After recuperating for about two years, Mr. Skelton engaged in real estate dealing, and has built up quite a little business in that line. While operating the foundry, his business had been so successful that he was enabled to build nine different houses. He was one of the men who believed in the advancement of Parsons, and at the present writing owns and rents a large number of houses in the city, having speculated in real estate quite advantageously.

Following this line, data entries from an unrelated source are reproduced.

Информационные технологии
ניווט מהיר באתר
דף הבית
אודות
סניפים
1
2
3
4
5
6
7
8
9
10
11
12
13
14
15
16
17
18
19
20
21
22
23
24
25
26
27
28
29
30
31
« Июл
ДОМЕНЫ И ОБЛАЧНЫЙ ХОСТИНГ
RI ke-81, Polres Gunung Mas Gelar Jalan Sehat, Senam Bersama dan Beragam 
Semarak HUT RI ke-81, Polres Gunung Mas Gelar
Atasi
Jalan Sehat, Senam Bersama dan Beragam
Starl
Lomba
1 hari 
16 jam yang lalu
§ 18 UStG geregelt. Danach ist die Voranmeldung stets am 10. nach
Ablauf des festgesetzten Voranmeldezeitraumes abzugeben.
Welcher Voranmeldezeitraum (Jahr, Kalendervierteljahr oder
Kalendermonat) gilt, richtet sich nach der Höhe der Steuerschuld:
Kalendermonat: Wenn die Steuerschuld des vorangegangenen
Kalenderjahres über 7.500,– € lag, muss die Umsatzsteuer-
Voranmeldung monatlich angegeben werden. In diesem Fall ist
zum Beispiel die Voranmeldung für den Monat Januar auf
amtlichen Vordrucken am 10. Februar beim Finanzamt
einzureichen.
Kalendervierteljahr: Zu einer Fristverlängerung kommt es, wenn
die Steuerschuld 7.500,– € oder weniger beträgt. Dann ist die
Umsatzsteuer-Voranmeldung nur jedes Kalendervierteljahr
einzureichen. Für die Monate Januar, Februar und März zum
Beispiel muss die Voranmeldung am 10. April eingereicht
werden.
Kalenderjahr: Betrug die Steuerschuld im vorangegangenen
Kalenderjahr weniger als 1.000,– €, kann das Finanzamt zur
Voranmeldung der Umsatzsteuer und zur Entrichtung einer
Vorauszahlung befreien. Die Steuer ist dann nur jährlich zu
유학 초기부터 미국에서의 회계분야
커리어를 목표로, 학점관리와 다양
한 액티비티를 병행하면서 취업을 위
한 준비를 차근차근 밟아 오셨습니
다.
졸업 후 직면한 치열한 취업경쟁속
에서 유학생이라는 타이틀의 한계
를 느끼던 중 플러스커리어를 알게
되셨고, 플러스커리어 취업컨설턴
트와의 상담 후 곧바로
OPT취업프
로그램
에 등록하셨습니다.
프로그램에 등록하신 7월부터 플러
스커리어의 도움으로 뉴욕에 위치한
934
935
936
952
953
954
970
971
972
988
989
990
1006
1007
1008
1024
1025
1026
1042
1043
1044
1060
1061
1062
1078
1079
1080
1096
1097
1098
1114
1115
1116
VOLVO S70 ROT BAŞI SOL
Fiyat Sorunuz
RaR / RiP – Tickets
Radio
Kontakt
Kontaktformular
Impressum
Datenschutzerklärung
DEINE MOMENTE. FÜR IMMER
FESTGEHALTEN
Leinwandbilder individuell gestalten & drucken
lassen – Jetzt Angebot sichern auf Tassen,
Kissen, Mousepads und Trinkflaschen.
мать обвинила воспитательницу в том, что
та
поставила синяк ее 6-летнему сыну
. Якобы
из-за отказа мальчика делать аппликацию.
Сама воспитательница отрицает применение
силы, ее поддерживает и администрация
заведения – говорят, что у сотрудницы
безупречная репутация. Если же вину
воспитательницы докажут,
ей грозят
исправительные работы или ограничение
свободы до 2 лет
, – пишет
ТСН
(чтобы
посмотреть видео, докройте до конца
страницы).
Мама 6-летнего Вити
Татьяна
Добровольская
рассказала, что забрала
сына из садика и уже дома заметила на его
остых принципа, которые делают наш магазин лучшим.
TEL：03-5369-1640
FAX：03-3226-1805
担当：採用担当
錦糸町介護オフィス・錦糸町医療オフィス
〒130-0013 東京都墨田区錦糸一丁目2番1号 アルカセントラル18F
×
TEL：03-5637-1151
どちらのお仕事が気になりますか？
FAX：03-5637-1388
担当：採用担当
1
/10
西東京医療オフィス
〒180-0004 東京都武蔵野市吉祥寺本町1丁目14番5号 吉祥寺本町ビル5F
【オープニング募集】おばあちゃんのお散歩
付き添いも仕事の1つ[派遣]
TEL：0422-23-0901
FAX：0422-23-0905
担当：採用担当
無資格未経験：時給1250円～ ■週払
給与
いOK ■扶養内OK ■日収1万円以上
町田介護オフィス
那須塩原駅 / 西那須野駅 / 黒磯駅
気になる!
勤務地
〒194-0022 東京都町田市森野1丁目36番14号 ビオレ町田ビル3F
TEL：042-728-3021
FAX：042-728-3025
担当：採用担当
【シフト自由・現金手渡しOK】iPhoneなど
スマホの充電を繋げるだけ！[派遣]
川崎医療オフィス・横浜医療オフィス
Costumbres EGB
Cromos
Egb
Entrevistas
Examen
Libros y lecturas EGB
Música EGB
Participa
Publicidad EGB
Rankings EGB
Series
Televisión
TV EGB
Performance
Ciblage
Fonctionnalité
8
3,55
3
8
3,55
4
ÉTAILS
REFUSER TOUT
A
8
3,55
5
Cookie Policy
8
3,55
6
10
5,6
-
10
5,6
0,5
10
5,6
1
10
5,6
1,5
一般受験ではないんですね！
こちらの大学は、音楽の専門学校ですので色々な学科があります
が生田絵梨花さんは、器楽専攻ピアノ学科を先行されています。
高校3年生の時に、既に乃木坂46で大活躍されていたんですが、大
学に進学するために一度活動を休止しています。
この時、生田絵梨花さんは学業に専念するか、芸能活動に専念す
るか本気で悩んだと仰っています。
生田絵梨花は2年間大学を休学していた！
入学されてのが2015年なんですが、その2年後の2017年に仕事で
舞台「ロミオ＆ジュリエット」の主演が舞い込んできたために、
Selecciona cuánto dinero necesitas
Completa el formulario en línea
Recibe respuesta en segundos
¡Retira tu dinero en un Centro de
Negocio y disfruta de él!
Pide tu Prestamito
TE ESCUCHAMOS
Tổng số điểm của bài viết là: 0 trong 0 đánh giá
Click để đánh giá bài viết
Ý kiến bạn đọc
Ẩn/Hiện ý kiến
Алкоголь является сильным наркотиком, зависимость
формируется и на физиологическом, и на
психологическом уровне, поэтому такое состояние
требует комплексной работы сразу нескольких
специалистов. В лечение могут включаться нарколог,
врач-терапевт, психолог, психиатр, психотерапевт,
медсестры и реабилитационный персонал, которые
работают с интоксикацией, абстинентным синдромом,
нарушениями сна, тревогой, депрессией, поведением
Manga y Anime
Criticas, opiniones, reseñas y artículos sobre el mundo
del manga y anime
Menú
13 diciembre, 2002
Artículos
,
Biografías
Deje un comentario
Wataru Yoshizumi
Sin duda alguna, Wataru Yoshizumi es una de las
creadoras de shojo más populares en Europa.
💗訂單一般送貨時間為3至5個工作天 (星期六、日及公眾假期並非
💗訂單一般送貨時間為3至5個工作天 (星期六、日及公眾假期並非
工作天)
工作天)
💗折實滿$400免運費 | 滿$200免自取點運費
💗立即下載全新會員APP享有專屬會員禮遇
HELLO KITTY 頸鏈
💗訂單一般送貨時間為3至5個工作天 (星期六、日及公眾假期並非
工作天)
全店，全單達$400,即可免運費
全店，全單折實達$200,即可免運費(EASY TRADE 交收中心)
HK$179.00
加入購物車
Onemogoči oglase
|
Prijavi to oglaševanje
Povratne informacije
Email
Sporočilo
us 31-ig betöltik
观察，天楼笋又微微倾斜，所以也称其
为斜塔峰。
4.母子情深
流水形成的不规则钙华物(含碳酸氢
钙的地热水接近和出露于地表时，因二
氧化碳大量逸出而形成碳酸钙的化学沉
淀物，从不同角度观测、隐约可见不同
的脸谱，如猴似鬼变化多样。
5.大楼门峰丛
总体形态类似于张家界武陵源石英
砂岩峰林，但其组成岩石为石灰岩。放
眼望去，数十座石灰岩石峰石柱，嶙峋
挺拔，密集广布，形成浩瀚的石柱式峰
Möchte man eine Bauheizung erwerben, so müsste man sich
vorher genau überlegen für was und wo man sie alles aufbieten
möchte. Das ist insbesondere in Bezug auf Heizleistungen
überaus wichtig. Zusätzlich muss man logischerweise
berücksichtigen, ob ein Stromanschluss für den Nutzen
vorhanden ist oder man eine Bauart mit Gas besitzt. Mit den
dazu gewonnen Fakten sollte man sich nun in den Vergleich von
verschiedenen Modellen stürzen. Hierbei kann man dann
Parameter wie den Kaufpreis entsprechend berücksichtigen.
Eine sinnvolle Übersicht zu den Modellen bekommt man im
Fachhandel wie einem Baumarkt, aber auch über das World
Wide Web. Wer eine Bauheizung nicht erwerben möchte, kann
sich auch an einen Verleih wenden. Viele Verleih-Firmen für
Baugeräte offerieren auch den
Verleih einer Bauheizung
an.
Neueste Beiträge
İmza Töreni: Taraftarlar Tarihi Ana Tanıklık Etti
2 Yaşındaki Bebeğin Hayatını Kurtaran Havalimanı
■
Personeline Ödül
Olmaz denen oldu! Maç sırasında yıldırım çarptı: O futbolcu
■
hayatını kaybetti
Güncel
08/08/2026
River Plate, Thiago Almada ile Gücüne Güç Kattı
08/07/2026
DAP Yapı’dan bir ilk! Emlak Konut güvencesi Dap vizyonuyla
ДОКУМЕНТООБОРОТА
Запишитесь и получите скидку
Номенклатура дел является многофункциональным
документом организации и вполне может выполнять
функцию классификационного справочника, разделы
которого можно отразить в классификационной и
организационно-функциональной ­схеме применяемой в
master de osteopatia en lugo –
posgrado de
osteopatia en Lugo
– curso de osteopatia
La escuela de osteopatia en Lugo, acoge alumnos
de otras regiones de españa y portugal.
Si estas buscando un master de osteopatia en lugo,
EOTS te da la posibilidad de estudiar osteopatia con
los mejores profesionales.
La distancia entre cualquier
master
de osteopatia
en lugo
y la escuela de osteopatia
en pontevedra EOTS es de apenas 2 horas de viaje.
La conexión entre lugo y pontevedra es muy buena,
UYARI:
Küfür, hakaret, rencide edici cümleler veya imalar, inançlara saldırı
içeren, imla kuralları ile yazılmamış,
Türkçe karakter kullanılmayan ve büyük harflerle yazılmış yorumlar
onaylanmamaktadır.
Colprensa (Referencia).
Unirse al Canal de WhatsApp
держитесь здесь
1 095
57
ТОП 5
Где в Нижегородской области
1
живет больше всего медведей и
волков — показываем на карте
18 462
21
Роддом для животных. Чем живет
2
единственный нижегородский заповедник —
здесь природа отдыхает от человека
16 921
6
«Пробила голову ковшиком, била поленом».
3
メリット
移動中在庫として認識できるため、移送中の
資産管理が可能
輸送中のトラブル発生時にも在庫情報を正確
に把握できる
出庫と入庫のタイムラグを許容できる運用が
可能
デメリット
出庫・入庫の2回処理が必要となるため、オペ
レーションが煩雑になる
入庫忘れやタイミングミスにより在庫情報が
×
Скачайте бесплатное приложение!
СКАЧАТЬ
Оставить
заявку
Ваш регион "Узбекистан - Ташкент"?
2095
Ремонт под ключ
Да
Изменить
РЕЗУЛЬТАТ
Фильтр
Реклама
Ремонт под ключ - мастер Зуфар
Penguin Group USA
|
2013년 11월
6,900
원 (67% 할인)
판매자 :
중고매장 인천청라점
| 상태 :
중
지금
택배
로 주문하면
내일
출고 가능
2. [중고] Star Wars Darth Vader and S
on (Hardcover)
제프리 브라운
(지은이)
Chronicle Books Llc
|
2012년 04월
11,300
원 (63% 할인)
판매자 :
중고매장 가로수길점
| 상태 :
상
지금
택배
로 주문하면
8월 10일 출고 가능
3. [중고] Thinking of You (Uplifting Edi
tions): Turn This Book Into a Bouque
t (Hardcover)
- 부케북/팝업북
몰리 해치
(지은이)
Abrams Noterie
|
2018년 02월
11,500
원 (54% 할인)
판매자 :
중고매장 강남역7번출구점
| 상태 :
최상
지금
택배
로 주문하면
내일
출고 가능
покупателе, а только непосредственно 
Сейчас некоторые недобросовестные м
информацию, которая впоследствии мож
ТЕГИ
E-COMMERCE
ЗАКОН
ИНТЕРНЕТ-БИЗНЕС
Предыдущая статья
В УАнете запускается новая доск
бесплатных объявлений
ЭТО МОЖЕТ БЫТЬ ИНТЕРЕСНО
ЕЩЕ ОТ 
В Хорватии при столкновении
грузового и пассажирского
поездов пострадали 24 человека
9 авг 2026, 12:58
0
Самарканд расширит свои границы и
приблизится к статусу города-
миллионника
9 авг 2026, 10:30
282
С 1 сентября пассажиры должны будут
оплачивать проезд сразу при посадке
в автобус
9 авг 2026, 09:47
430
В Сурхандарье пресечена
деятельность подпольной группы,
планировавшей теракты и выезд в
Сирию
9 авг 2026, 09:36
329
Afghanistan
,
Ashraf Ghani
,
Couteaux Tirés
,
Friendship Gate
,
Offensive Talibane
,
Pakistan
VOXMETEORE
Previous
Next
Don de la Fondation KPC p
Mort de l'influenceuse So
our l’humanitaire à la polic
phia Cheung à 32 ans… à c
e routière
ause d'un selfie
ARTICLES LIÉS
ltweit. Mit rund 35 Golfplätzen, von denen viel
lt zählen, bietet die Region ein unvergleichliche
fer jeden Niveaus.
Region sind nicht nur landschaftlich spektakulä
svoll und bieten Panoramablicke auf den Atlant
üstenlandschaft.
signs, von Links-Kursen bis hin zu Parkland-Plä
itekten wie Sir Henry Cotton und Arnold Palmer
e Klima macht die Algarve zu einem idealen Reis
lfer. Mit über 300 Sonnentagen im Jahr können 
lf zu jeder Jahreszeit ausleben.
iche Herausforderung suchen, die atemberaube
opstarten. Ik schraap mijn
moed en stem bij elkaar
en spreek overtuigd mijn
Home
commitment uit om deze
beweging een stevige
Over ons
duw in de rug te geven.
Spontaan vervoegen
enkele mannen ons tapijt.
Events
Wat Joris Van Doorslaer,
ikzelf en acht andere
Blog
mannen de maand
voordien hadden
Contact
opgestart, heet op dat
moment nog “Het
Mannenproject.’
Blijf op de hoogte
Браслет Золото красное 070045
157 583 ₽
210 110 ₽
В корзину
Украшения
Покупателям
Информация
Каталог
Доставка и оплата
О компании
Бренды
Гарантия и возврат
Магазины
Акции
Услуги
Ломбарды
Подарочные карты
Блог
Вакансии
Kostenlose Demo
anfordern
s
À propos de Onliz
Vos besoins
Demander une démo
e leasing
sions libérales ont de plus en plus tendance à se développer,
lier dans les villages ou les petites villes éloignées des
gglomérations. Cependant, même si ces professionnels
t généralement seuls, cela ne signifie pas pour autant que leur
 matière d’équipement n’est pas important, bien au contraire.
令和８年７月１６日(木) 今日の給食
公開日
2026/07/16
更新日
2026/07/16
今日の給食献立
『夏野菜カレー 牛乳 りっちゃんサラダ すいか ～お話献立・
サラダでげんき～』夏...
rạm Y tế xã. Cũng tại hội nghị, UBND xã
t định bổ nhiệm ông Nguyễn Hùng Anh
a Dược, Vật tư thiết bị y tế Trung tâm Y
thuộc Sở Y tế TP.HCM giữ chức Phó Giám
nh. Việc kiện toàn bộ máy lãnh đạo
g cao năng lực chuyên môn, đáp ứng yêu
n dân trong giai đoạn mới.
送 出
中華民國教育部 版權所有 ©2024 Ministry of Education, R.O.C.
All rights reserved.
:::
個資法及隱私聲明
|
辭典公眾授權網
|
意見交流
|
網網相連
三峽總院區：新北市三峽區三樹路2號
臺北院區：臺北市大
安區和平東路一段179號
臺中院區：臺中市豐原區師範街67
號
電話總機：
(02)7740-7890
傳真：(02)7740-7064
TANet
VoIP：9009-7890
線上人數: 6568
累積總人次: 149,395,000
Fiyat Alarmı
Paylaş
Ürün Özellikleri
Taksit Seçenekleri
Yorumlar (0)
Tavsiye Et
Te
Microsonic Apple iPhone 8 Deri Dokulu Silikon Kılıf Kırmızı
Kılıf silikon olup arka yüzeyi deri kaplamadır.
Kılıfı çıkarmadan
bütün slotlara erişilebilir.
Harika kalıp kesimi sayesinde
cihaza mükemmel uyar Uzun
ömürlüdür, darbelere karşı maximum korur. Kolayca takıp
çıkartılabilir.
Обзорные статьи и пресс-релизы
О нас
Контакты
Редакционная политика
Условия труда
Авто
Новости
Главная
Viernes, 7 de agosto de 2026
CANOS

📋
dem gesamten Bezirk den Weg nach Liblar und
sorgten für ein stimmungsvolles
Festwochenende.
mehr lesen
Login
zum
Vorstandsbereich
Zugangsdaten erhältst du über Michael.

Mr. Skelton was not satisfied, however, except when working at his chosen calling, and after dealing in real estate a couple of years, he opened a repair shop in 1899, for guns, bicycles, etc., at No. 1808 Forest avenue. This he conducts at the present time, employing two competent workmen as assistants. In his political views, Mr. Skelton has always been a Republican. He has served as councilman from the Third Ward, for four years. He affiliates with the I. 0. 0. F. and K. of P. lodges, - having filled all the chairs of both. He has attended the sessions of the grand lodge of the former on three different occasions. Mrs. Skelton is a member of the auxiliary lodges of both organizations. Mr. Skelton is also a member of the Modern Woodmen of America. He has been a member of the Parsons fire department for many years, and at the present time is assistant chief. The family favor the Christian church, and are among the most prosperous and prominent citizens of Parsons.